Similarly, tracing.generator_call_logger.GeneratorCallLogger is created to log generator call input arguments and output results. trace_generator_call decorator is provided to provide one-line setup to trace calls, which in default will log only failed predictions.

Adding the second decorator to the above example:

from tracing import trace_generator_errors

@trace_generator_call()
@trace_generator_states()
class SimpleQA(Component):
    def __init__(self):
        super().__init__()
        self.generator = Generator(...)
        self.generator_2 = Generator(...)
    def call(...):

Now, three more files will be created in the log directory:

.
├── traces
│   ├── SimpleQA
│      ├── logger_metadata.json
│      ├── generator_call.jsonl
│      ├── generator_2_call.jsonl

The logger_metadata.json file contains the metadata of the logger, it looks like this:

{
    "generator": "./traces/SimpleQA/generator_call.jsonl",
    "generator2": "./traces/SimpleQA/generator2_call.jsonl"
}

The generator_call.jsonl file contains the log of all calls to the generator, it looks like this:

{"prompt_kwargs": {"input_str": "What is the capital of France?"}, "model_kwargs": {}, "output": {"data": "Bonjour!\n\nThe capital of France is Paris, of course! But did you know that the Eiffel Tower in Paris is actually the most-visited paid monument in the world?

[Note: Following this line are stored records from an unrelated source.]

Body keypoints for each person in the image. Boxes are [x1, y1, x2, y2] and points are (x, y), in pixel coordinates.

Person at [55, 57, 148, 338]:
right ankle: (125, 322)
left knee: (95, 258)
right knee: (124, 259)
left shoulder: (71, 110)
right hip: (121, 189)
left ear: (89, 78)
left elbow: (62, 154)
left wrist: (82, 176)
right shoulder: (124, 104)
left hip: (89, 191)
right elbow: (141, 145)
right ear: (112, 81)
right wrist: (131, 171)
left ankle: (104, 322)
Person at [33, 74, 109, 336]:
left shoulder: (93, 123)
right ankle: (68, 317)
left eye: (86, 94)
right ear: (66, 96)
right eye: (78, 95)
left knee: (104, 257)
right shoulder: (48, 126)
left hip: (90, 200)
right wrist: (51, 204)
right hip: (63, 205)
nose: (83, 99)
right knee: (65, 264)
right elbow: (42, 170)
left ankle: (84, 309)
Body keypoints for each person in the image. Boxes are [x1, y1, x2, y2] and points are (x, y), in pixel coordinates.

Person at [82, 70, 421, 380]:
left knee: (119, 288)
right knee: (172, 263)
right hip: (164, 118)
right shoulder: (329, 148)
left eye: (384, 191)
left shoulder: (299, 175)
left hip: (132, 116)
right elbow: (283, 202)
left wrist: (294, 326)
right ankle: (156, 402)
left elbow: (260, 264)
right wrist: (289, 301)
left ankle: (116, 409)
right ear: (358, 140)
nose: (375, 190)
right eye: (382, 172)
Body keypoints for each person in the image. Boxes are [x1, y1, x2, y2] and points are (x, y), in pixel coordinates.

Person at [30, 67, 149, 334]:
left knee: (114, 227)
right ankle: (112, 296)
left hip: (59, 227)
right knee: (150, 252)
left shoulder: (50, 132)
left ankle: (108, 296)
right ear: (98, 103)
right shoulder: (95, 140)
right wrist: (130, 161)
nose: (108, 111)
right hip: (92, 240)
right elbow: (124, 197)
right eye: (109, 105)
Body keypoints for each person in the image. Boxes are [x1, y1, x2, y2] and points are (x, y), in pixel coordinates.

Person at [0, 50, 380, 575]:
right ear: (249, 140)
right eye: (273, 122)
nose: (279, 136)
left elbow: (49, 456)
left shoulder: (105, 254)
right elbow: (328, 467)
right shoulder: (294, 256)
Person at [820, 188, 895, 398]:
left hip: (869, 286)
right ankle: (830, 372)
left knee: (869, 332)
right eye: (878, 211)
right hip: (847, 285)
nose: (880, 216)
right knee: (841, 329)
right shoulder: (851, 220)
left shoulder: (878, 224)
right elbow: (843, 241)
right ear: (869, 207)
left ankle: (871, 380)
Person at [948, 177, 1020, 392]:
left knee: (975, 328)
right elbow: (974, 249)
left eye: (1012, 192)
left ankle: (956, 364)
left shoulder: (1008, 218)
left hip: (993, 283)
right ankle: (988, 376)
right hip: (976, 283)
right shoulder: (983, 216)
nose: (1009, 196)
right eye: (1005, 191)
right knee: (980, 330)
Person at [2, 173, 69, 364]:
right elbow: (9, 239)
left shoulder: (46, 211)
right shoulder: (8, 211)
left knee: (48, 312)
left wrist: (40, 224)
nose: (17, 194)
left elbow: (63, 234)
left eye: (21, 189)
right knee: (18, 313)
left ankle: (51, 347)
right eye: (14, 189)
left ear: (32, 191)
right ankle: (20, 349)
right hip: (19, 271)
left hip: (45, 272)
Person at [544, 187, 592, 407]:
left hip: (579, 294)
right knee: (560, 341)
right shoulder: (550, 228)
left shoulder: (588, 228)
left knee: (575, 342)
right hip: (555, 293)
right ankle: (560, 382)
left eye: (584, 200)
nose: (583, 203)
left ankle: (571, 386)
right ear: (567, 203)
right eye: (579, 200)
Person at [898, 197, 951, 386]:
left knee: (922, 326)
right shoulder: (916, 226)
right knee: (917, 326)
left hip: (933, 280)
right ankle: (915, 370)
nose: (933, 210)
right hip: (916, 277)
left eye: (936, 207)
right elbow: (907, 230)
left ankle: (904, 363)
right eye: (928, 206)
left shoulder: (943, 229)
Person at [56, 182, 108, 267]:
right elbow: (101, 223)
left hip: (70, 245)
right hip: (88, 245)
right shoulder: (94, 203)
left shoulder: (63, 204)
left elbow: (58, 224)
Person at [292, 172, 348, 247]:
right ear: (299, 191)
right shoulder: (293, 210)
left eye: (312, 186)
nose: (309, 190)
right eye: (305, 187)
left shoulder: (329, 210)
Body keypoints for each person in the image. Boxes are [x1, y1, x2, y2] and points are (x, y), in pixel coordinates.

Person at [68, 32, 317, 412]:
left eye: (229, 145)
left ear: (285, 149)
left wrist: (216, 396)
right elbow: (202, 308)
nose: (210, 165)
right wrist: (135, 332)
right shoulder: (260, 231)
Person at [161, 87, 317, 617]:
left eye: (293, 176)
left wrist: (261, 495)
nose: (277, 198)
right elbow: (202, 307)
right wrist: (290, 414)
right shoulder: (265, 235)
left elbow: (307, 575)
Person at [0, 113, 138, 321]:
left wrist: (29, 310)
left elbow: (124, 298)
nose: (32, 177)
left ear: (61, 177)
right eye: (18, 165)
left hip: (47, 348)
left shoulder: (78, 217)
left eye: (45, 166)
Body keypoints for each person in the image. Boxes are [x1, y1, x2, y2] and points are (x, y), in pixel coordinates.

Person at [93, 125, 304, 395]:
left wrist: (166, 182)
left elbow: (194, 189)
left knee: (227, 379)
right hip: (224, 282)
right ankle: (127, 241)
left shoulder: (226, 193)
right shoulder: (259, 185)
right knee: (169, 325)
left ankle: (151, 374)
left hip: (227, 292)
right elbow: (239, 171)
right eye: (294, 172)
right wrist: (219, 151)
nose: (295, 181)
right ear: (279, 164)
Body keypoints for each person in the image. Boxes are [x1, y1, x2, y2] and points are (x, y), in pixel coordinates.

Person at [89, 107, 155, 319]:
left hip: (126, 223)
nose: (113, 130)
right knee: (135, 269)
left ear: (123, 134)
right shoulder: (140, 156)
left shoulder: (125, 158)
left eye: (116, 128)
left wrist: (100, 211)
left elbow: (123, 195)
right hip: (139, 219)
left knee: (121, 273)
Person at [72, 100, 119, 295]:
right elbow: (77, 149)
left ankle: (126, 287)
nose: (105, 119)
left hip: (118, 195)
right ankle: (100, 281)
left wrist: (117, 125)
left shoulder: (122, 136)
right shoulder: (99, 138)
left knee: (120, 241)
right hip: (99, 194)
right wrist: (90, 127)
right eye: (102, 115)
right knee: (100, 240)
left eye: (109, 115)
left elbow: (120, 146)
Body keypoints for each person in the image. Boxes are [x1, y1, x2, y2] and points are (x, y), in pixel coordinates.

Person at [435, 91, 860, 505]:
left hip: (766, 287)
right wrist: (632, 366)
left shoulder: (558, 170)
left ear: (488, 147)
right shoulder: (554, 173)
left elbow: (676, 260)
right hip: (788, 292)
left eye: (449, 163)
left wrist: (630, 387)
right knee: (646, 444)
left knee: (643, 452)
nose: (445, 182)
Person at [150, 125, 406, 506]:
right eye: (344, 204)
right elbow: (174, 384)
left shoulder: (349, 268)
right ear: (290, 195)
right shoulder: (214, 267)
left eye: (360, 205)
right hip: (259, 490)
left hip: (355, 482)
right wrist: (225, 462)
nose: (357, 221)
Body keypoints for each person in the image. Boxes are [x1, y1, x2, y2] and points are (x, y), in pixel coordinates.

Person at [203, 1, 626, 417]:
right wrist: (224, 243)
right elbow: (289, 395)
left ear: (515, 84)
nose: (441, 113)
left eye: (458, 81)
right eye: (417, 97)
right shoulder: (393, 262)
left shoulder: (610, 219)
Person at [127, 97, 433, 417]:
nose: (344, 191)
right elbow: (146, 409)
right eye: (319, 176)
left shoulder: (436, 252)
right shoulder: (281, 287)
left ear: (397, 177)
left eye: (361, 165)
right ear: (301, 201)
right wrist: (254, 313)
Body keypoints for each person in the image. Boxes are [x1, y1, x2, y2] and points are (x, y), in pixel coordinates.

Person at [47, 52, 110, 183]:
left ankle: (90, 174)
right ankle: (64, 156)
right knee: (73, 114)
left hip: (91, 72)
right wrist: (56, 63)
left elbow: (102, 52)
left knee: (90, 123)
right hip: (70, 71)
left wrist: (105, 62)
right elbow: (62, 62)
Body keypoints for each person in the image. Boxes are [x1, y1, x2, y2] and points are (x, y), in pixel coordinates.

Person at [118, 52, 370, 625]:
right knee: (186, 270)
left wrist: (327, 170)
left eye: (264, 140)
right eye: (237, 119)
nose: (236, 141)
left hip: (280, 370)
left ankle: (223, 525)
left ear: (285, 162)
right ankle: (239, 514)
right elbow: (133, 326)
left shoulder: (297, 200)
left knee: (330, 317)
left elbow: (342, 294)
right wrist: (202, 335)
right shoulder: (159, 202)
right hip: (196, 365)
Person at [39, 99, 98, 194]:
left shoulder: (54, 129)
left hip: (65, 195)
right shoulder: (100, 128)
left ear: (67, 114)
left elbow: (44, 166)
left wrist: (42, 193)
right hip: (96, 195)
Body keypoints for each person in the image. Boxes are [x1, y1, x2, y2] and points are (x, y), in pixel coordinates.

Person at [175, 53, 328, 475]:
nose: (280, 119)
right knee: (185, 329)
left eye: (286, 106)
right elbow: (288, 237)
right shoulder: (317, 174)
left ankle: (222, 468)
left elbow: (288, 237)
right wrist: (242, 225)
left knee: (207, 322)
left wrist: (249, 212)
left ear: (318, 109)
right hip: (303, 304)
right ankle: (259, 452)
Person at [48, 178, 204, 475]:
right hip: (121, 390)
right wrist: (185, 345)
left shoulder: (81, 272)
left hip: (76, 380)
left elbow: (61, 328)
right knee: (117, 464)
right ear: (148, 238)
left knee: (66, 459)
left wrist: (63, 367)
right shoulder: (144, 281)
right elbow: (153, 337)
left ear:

Mind-blowing, right?\n\nNow, would you like to know some more fun facts or perhaps ask another question? I'm all ears (or should I say, all eyes?)", "error_message": null, "raw_response": "Bonjour!\n\nThe capital of France is Paris, of course! But did you know that the Eiffel Tower in Paris is actually the most-visited paid monument in the world? Mind-blowing, right?\n\nNow, would you like to know some more fun facts or perhaps ask another question? I'm all ears (or should I say, all eyes?)"}, "time_stamp": "2024-06-03T16:44:45.582859"}

Note

Usually, let the evaluation run on evaluation to collect as much as failed predictions can be highly helpful for either manual prompting or auto-prompt engineering (APE).